In all the times we read scripture, do we ever truly magnify God, His works, allowing Him the right to make His presence known to us, to help make our joy complete? I don't believe we do. There are some in our Christian world who revere and hold fast to Him. They open His word up, seeing how much they sinned, but then quickly rejoice, thus allowing God to make their joy complete. These citizens of the Kingdom of Judah were allowed to return and rebuild God's temple worshiped Him. They heard the words Ezra spoke from the law. They grieved in genuine, heartfelt repentance as they realize how much they sinned. And on top of that, they are told to stop weeping and to be filled with joy!

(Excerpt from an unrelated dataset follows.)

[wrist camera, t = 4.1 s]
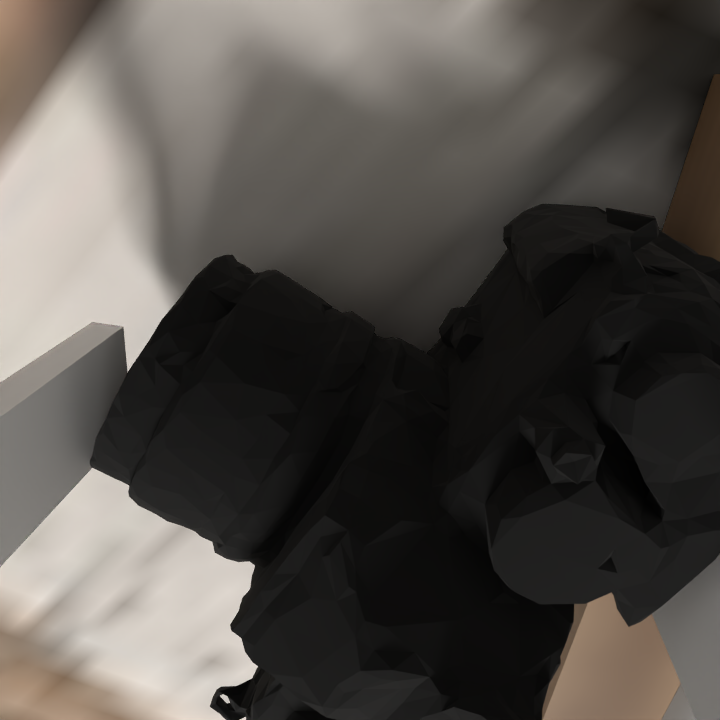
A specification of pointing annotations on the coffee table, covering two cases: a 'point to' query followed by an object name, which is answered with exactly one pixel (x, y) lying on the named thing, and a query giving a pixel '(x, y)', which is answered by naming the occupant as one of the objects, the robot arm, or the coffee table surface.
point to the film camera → (437, 466)
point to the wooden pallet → (600, 617)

This is how we know we're doing right. We allow God to take the time, not just to open our hearts and minds to Him, but by allowing ourselves to truly read His word. I know I don't give practical advice on how to live out the Christian faith. I feel it is more my place to show how Jesus fulfills scripture. I want to always keep Him high and lifted up. To explain that by allowing the time and a little effort in receiving Him on the throne of our hearts, He will make our joy complete. We don't have to mourn when we read. Is it a bad thing to cry and to be sad? No. But to remain in that state leads to depression and other serious effects that make our health decline.
The whole point of Ezra reading the law, helping the people see their need, outside the gates of Jerusalem, getting them to see that God makes our joy complete can be likened to allowing ourselves seeing Jesus in the right time frame. Not only did Jesus come at the close of the Old Testament, which Nehemiah and Ezra also lived in, but we see that even though another four hundred and eighty years would pass (more or less) until Jesus would walk the streets of Jerusalem Himself.
By allowing ourselves the right to read God's word, having it explained in such a way we rend our hearts before God (see Joel 2:13), asking Him to spare us from His justice, reminding Him of His everlasting patience, grace, and mercy are we able to see what it is He wants to give us: Jesus. He fulfills scripture in so many ways. We may not see Heaven anytime soon where God will wipe the tears away from our eyes (see Revelation 21:4), yet we can have the same hope and joy the people of Judah did before they entered Jerusalem, where their God would be with them.
We have Jesus. When we do the things the returning Jews did: consecrate ourselves, allow His word to be opened to us, transform us from sad to joyful people, we show Him as well as others He has already wiped the tears from our eyes. He is our joy made complete! He is our faith! He is alive! And He will return! What better reason to make our hearts ready to receive Him? Allow the word you receive put a smile on your face. Let your joy be full and complete, knowing Jesus will return when the time is ready.
Father, You know events and times far better than I ever will. I may see certain things and believe the rumors You won't return. My faith tells me You will. I may hear rumors, but I recall how much You delight in those who fully trust You and in Your word. You allowed an old and blind man to see the birth of Your servant and Son, Jesus. You allowed a woman who before she passed into Your gates to behold the Son of the King. You give so much. Yet, all I can give is myself, my heart, my mind to You. I can give You also the things I think are mine. This keyboard I type on, it belongs to You. This computer I sit at, it's Yours to do Your will with. All things are Yours and to You, they will return. I also want to return to You. I want to be able to hear You say those sweet words to me, "Well done, good and faithful servant" (see Matthew 25:21, 23). I pray this in Jesus' name. Amen.